→ Work to complete:
Only one stretch of the records below is wanted: the lines from the one holding "index mcp: (1160, 747)" through the one holding "pinky dip: (1250, 708)". Return it exactly, both ends included.

[Named joint coordinates]
+++++

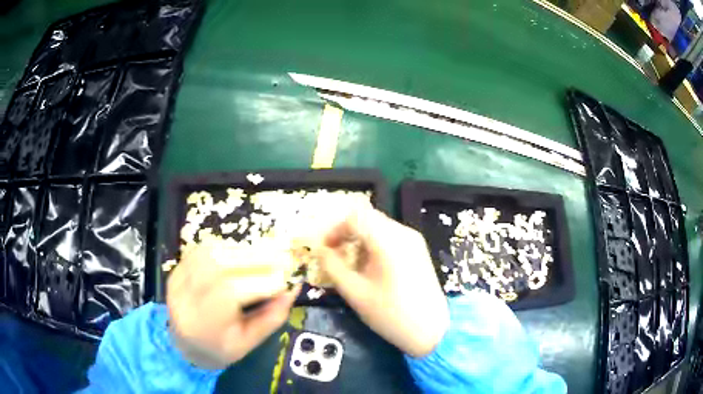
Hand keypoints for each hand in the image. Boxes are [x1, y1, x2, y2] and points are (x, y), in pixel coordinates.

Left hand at [166, 239, 300, 368]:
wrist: (186, 343)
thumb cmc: (220, 348)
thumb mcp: (249, 343)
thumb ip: (270, 318)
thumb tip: (293, 290)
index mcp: (202, 324)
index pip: (230, 293)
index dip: (260, 282)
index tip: (286, 280)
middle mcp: (184, 297)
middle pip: (218, 266)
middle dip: (254, 259)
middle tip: (281, 259)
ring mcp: (177, 279)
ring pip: (210, 253)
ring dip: (242, 251)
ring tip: (266, 255)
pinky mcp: (177, 269)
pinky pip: (202, 249)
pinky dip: (226, 248)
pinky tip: (242, 254)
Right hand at [317, 204, 449, 357]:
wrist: (429, 330)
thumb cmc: (390, 314)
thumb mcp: (355, 292)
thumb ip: (332, 267)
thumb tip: (319, 250)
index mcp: (388, 241)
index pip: (355, 217)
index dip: (335, 229)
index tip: (325, 248)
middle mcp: (403, 233)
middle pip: (368, 218)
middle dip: (346, 233)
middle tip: (335, 254)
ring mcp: (413, 240)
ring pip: (378, 226)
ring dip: (360, 239)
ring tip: (352, 264)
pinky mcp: (418, 250)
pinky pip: (390, 236)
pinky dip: (374, 244)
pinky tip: (371, 267)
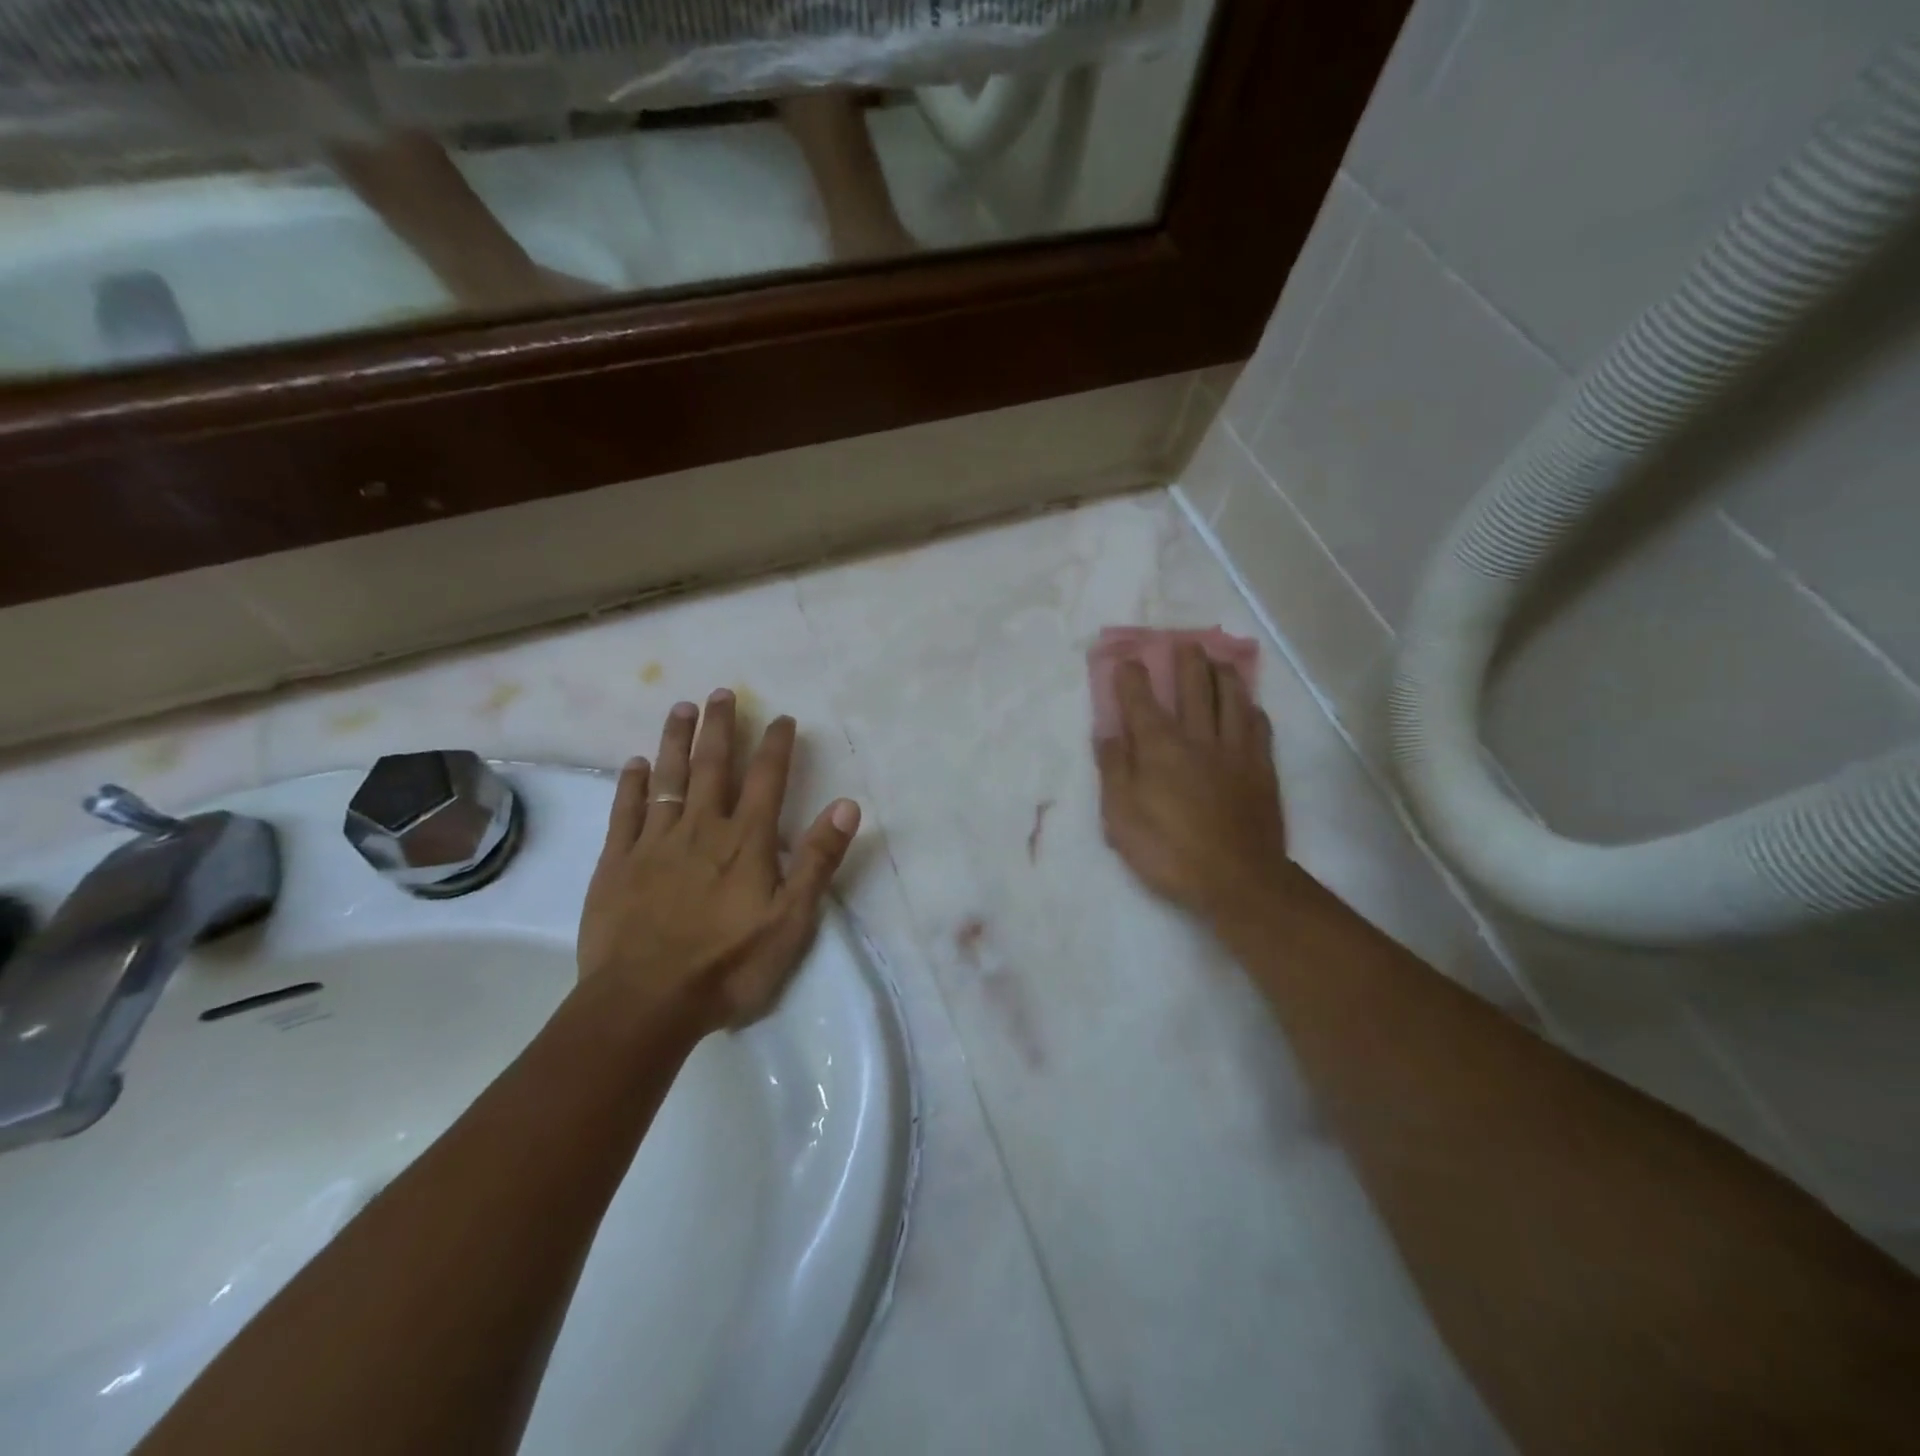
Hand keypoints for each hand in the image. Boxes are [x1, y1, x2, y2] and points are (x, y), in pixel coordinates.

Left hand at [578, 690, 860, 1034]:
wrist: (645, 1002)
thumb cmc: (727, 965)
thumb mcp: (791, 920)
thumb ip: (817, 860)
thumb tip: (847, 805)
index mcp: (745, 841)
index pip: (766, 780)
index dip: (775, 745)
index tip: (782, 717)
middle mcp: (701, 828)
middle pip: (712, 766)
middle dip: (720, 727)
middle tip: (721, 692)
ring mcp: (654, 843)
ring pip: (667, 778)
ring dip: (676, 741)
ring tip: (680, 708)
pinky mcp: (617, 863)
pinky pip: (625, 812)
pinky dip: (630, 784)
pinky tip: (633, 764)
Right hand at [1095, 647, 1293, 927]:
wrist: (1237, 879)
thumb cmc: (1168, 850)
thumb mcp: (1120, 817)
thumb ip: (1114, 769)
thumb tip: (1107, 732)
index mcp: (1160, 747)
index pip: (1141, 700)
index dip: (1131, 677)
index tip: (1126, 659)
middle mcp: (1198, 737)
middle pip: (1194, 685)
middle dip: (1185, 660)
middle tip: (1182, 644)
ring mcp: (1235, 750)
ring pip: (1231, 697)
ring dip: (1222, 674)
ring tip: (1217, 662)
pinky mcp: (1262, 768)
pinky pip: (1258, 726)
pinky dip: (1250, 708)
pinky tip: (1248, 706)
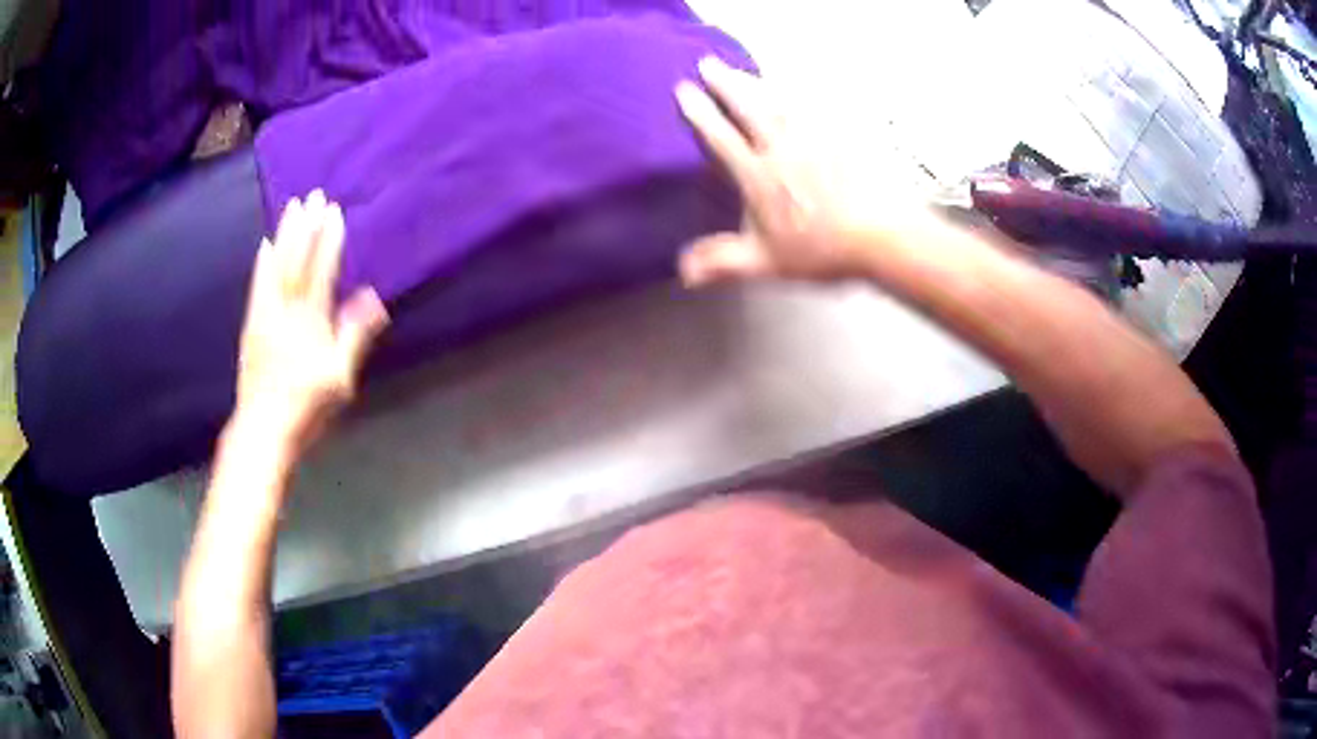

+++++

→ Your response:
index mcp: (1160, 747)
index pip: (1141, 700)
index dip: (1131, 677)
index tip: (1126, 659)
middle mcp: (1198, 737)
middle pip: (1194, 685)
middle dip: (1185, 660)
middle tip: (1182, 644)
ring mcp: (1235, 750)
ring pip: (1231, 697)
ring dip: (1222, 674)
ring tip: (1217, 662)
pinky mcp: (1262, 768)
pinky pip: (1258, 726)
pinky dip: (1250, 708)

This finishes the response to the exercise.